THE TOKAUT BLOG
Whistleblower helps force Konebada Petroleum Park Authority closure
The Papua New Guinea government has made the wise decision to completely abolish the Konebada Petroleum Park Authority. This comes after a series of whistleblower revelations, investigations by the National Research Institute and PNGi, and concerns raised by other academics and civil servants about the corruption, mismanagement and dubious business dealings within the organisation.
The government decision was endorsed by the National Executive Council (NEC) in its Special Meeting on the Budget on 17 November 2017.
It is now incumbent upon the Minister for Petroleum and Energy, Dr. Fabian Pok, to ensure the NEC decision is fully implemented and to resist the current lobbying by KPPA senior management to have the Authority re-instated.
But, even when the NEC decision has been put into effect, the Authority’s abolition is not the final chapter in this classic story of State resources being captured and abused by a network of senior civil servants and business people. Ample evidence is available to support investigations by the fraud squad, Internal Revenue Commission and Ombudsman Commission into the serious financial irregularities that potentially point to fraud and tax evasion. Only when those investigations have been completed and any allegations tested through the courts can matters be laid to rest.
The Konebada Petroleum Park initiative began in 2005 and was designed to provide an industrial precinct for the downstream processing of petroleum products and other energy projects. As early as 2010, the Public Accounts Committee exposed a range of irregular transactions and governance weaknesses.

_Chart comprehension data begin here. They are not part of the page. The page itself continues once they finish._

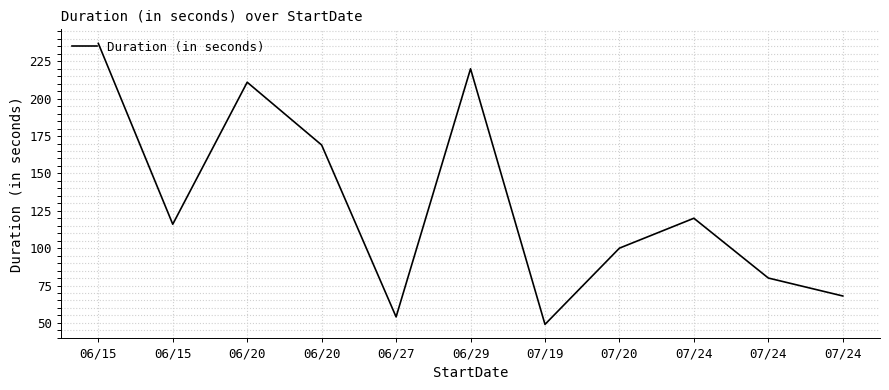

At which category does the chart reach its peak across all series?

06/15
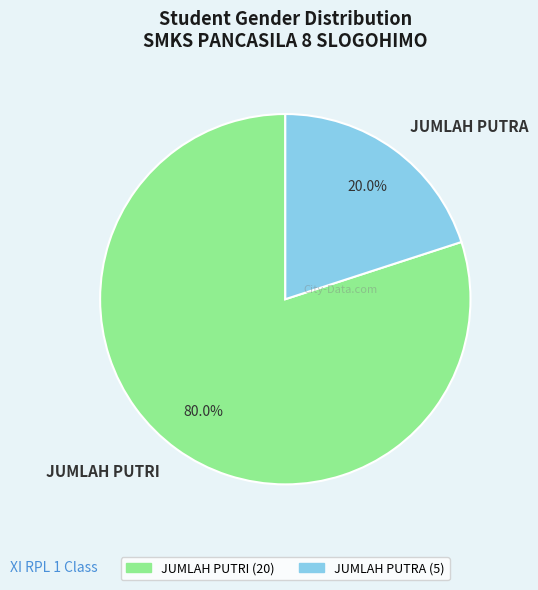

How much of the chart is everything except JUMLAH PUTRI?

20.0%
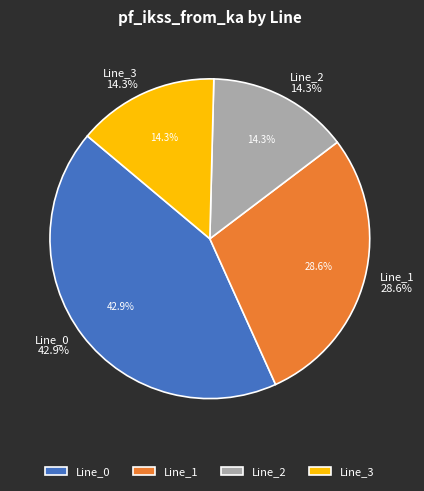

To the nearest percent, what percentage of the pie is Line_3?

14%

But it was not until 2017 that the Authority became mired in public controversy.
First a National Research Institute report published in early April questioned how the Authority had been granted control over 23,000 hectares of mainly customary land outside Port Moresby.
This NRI report was followed by a more in-depth investigation of the Authority by regular PNGi contributor, Professor Kristian Lasslett.

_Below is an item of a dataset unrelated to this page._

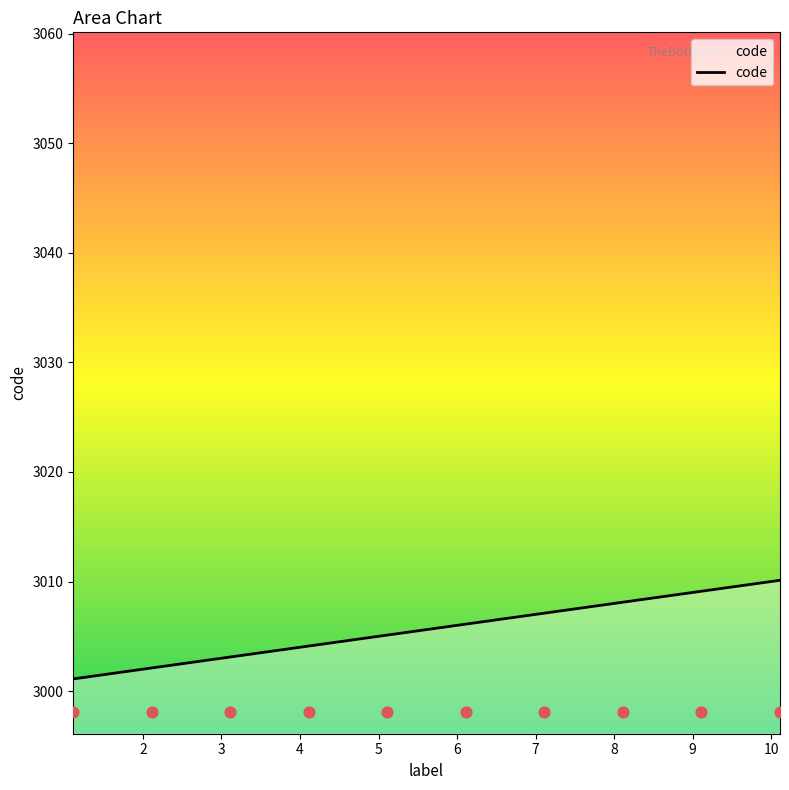

Between 8 and 5, which is larger?

8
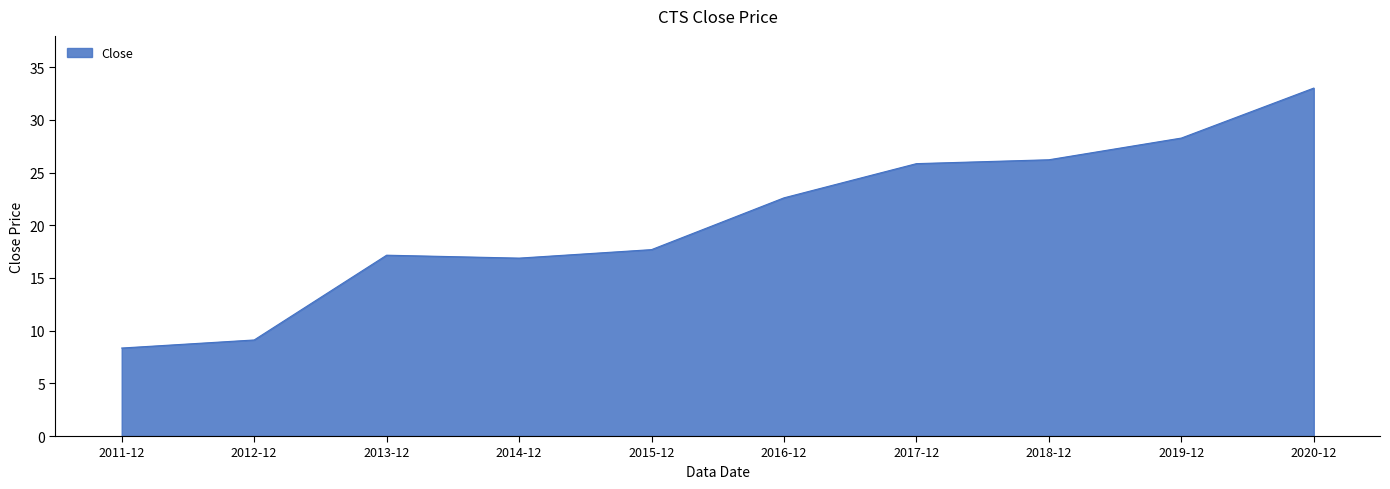

What is the difference between the maximum and minimum values?

24.7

Lasslett used the public resources and tools available on the PNGi Portal website to expose a range of irregular transactions and governance weaknesses within the KPPA and its connections to foreign businessmen implicated in a number of notable state-corporate scandals.
These reports prompted a series of whistleblower leaks from within the Authority that were sent to a number of regulatory bodies including the Ombudsman Commission and to PNGi.

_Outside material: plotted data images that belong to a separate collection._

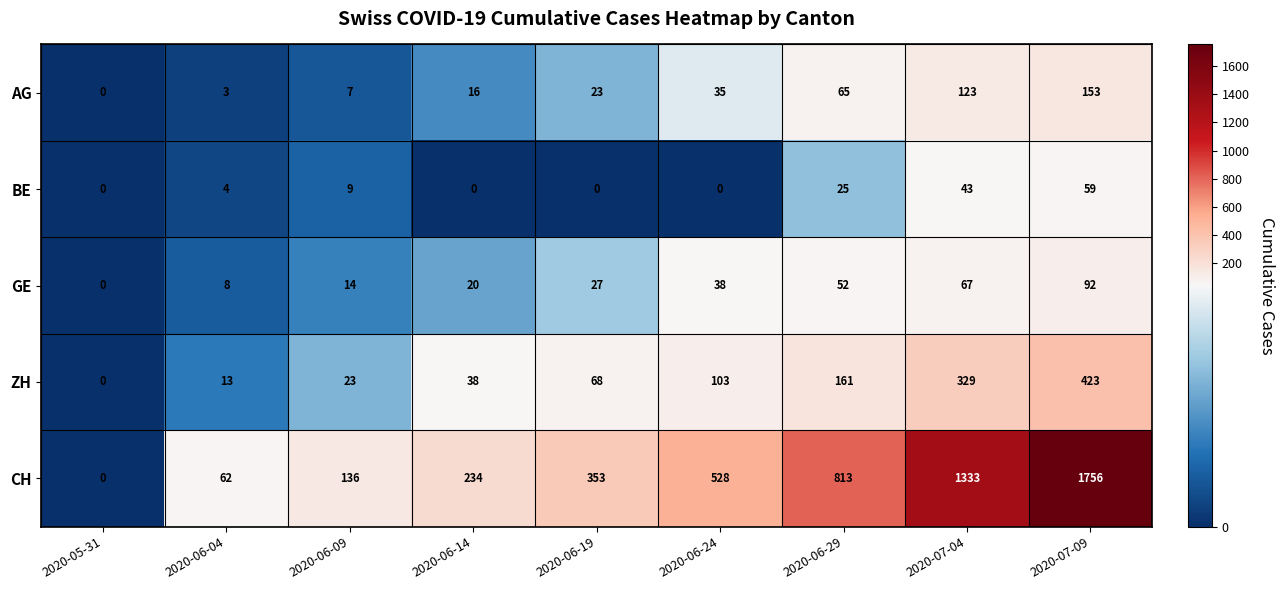

What is the average value of the AG series?

47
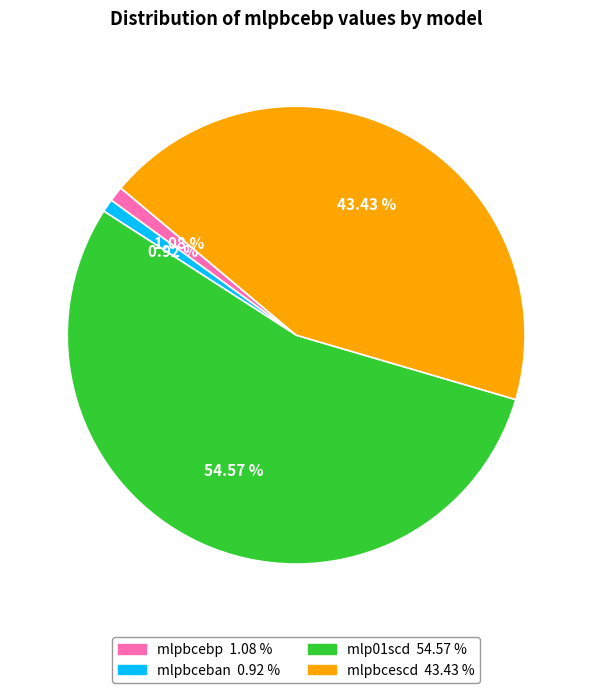

Do mlpbcebp and mlpbceban together represent more than half of the pie?

No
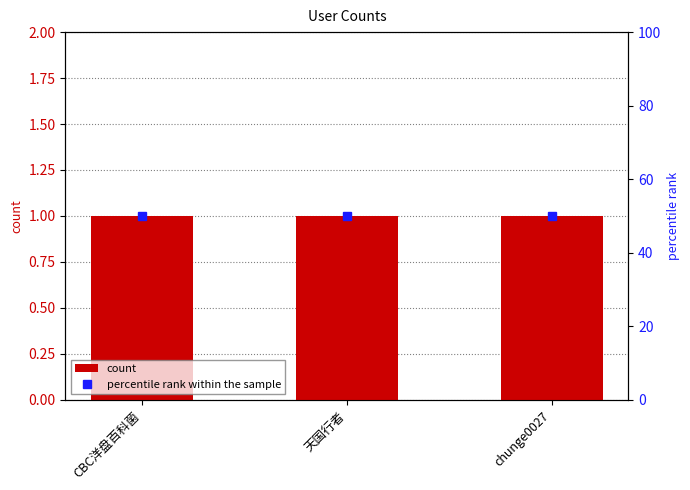

List the series in order of their peak value, lowest first.

count, percentile rank within the sample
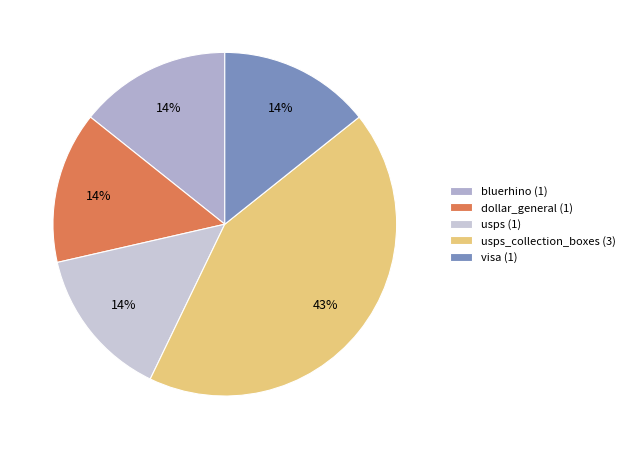

How many slices are in this pie chart?

5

Those leaks coincided with an inquiry by the Finance Department that led to it trying to take control of the Authority’s finances, something the Authority challenged through the courts. Meanwhile the Department of Lands started its own inquiry into the land deal.
At the same time, PNGi was able to use the leaked information as the basis for further in-depth investigations using the PNGI Portal tools. These investigations led to a series of further reports.
The first exposed the Authority’s extravagant expenditure on hire cars. This was followed by a report exposing mysterious corporate sales and purchases, links to Hong Kong and China, life-long appointments, possible conflicts of interest and potential breach of PNG’s strict citizenship laws.
Finally, PNGi was able to reveal evidence to support a series of serious fraud allegations against the Authorities’ CEO, Donald Valu and draw parallels with an alleged earlier fraud committed by the current Chief Secretary.
All of this adverse publicity, together with the internal efforts of the Department of Finance appear to have taken their toll, and the KPPA should now be consigned to history. But the fraud, tax allegations and other financial irregularities still remain and the appropriate authorities must bring those implicated to justice.